Games with live multiplayer modes gain
In mobile gaming, live PvP (player-versus-player) multiplayer games solidified their presence in the top 5 grossing games on both iOS and Google Play.
As people continue to practice social distancing and global regions are urged to stay home amidst the Covid-19 pandemic, mobile gaming provided a channel for not only entertainment but for social connection.
While most of the top-grossing multiplayer games are tuned for a core audience, from battle royale games (Game for Peace) and strategy battle games (Rise of Kingdoms) to MMORPGs (Lineage 2M), games utilising hybrid casino and core mechanics (Coin Master)have seen a surge in consumer spending —indicating the appetite for connection and social experiences exists across the gaming spectrum.
While most top-grossing Switch Lite games supported online modes, only two offered deep multiplayer experiences.
Four of the top five selling titles on Nintendo Switch Lite in the first quarter of this year supported multiplayer modes.
First-party titles dominated the top-sellers list while Mario Kart 8 Deluxe and Super Smash Bros. Ultimate heavily focus on live PvP.
The other two top-sellers with multiplayer, Animal Crossing: New Horizons and Pokemon Sword/Pokemon Shield, have quite limited PvP features; these two primarily offer a single-player experience.
Nintendo’s support for the 3DS/2DS family should wind down in late 2020 or in the first quarter of next year; Switch Lite is Nintendo’s clear 3DS/2DS successor.
Mobile game downloads break records
During Covid-19, weekly mobile game downloads spiked as high as 1.2b, a new world record.
The impact occurred in phases, as new outbreaks emerge, governments and business respond with new containment measures.
During this time, users are on average downloading 30% more mobile games per week in April 2020 than in January 2020, with March also reaching the highest peak increase at 35%.
As consumers are spending more time at home and finding new ways to connect with others, multiplayer gaming apps will continue to see acceleration due to the accessibility of mobile —allowing for a game console-type experience to be in the pocket of every smartphone owner at a scale never before seen.
Simulation and board games surge
Looking at which subgenres of gaming on Google Play are in highest demand while consumers are stuck indoors, the gaming subgenres that saw the greatest growth in download market share points during this time were simulation, trivia, board, casual and adventure.
Growth in time spent in games within board and simulation categories were also among the greatest quarter-over-quarter, but action games accounted for the most time spent among game genres during the quarter by at least a factor of 8 and saw the greatest growth quarter-over-quarter.
Standout games within these sub-genres were Woodturning (simulation), Ludo King (board) and Gardenscapes - New Acres (casual), which were among the most downloaded games during this period. In terms of time spent, PUBG Mobile (action) topped the usage chart.
Valve’s Steam app usage spikes
From September -December 2019, there was an average of 16.7m peak daily Steam users and almost 5M concurrent users.

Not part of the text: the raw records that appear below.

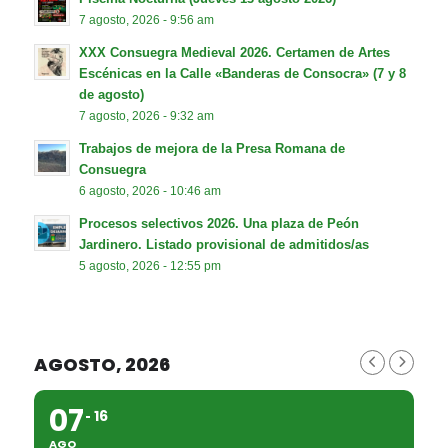
7 agosto, 2026 - 9:56 am
XXX Consuegra Medieval 2026. Certamen de Artes
Escénicas en la Calle «Banderas de Consocra» (7 y 8
de agosto)
7 agosto, 2026 - 9:32 am
Trabajos de mejora de la Presa Romana de
Consuegra
6 agosto, 2026 - 10:46 am
Procesos selectivos 2026. Una plaza de Peón
Jardinero. Listado provisional de admitidos/as
5 agosto, 2026 - 12:55 pm
AGOSTO, 2026
07
16
AGO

In March and April, the average jumped to 22.5M and nearly 7M concurrent users, respectively.
That works out to a 35% increase in daily Steam users and a 41% jump in the average number of concurrent users in the app.
This increase in Steam usage is consistent with Covid-19 quarantines and shelter-in-place orders and is similar to the January-March uplift in mobile game downloads.

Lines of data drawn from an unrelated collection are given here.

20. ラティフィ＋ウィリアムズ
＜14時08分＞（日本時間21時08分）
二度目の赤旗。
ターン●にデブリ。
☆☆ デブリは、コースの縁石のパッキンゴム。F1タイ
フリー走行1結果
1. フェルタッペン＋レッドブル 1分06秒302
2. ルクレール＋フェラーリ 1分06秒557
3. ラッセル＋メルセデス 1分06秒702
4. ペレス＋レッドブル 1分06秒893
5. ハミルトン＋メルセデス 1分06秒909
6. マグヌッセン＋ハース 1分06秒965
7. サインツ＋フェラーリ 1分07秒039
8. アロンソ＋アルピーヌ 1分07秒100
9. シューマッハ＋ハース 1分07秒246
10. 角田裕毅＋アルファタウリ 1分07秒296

Non-gaming categories gain traction
With many businesses in affected areas adopting work from home policies, we see workers turning to mobile apps to communicate, collaborate and teleconference to continue working without interruption. School closures have also translated to surges in downloads of Education apps.
With public recreational facilities closing down, people are looking for alternative ways to keep fit and stay entertained —health and fitness and entertainment apps have also seen a corresponding uptick.